I have a delimited file with 350 columns. The delimiter is \034(Field separator)
.
I have to extract a particular column value and find out the count of each distinct value of that column in the file. If the count of distinct value is greater or equal to 2, I need to output it to a file.
The source file is 1GB. I have written the following command. It is very slow.
Get-Content E:\Test\test.txt | Foreach {($_ -split '\034')[117]} | Group-Object -Property { $_ } | %{ if($_.Count -ge 2) { Select-Object -InputObject $_ -Property Name,Count} } | Export-csv -Path "E:\Test\test2.csv" -NoTypeInformation
Please help!
I suggest using a switch
statement to process the input file quickly (by PowerShell standards):
# Get an array of all the column values of interest.
$allColValues = switch -File E:\Test\test.txt {
default { # each input line
# For better performance with *literal* separators,
# use the .Split() *method*.
# Generally, however, use of the *regex*-based -split *operator* is preferable.

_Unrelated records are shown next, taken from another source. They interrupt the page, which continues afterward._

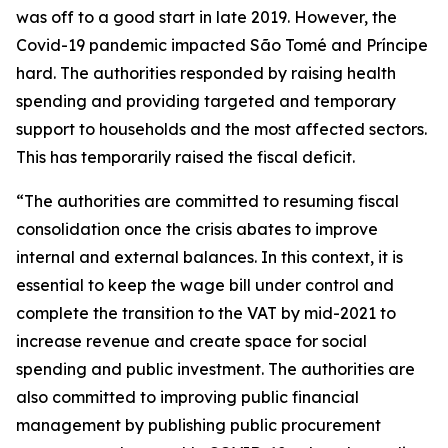
was off to a good start in late 2019. However, the
Covid-19 pandemic impacted São Tomé and Príncipe
hard. The authorities responded by raising health
spending and providing targeted and temporary
support to households and the most affected sectors.
This has temporarily raised the fiscal deficit.
“The authorities are committed to resuming fiscal
consolidation once the crisis abates to improve
internal and external balances. In this context, it is
essential to keep the wage bill under control and
complete the transition to the VAT by mid-2021 to
increase revenue and create space for social
spending and public investment. The authorities are
also committed to improving public financial
management by publishing public procurement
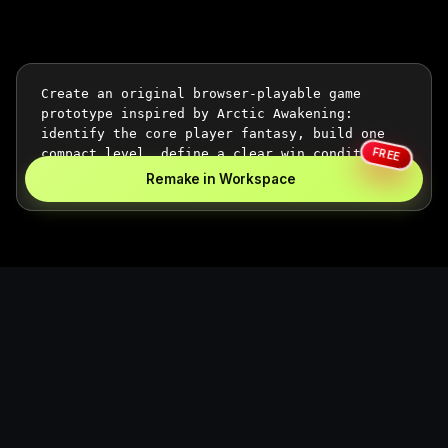
FREE
Remake in Workspace
Replace the game keyword,
references, mechanics, and
objective loop — then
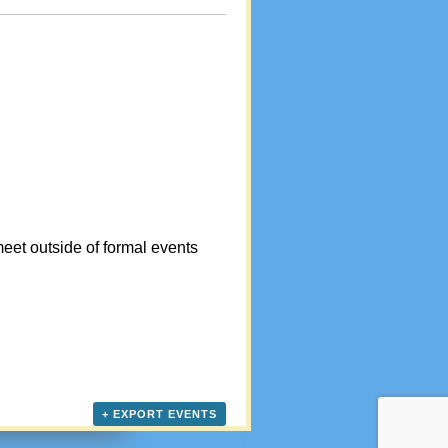
eet outside of formal events
+ EXPORT EVENTS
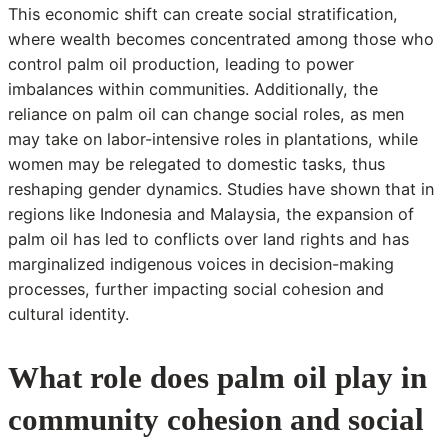
This economic shift can create social stratification,
where wealth becomes concentrated among those who
control palm oil production, leading to power
imbalances within communities. Additionally, the
reliance on palm oil can change social roles, as men
may take on labor-intensive roles in plantations, while
women may be relegated to domestic tasks, thus
reshaping gender dynamics. Studies have shown that in
regions like Indonesia and Malaysia, the expansion of
palm oil has led to conflicts over land rights and has
marginalized indigenous voices in decision-making
processes, further impacting social cohesion and
cultural identity.
What role does palm oil play in
community cohesion and social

$_.Split([char] 0x1c)[117] # hex 0x1c is octal 034
}
}
# Group the column values, and only output those that occur at least
# twice.
$allColValues | Group-Object -NoElement | Where-Object Count -ge 2 |
Select-Object Name, Count | Export-Csv E:\Test\test2.csv -NoTypeInformation
Tip of the hat to Mathias R. Jessen for suggesting the -NoElement
switch, which streamlines the Group-Object
call by only maintaining abstract group information; that is, only the grouping criteria (as reflected in .Name
, not also the individual objects that make up the group (as normally reflected in .Group
) are returned via the output objects.
As for what you tried:
Get-Content
with line-by-line streaming in the pipeline is slow, both generally (the object-by-object passing introduces overhead) and, specifically, because Get-Content
decorates each line it outputs with ETS (Extended Type System) metadata.
-Raw
switch reads the entire file as a single, multi-line string, which is much faster.Passing -Property { $_ }
to Group-Object
isn't necessary - just omit it. Without a -Property
argument, the input objects are grouped as a whole.
Chaining Where-Object
and Select-Object
- rather than filtering via an if
statement in a ForEach-Object
call combined with multiple Select-Object
calls - is not only conceptually clearer, but performs better.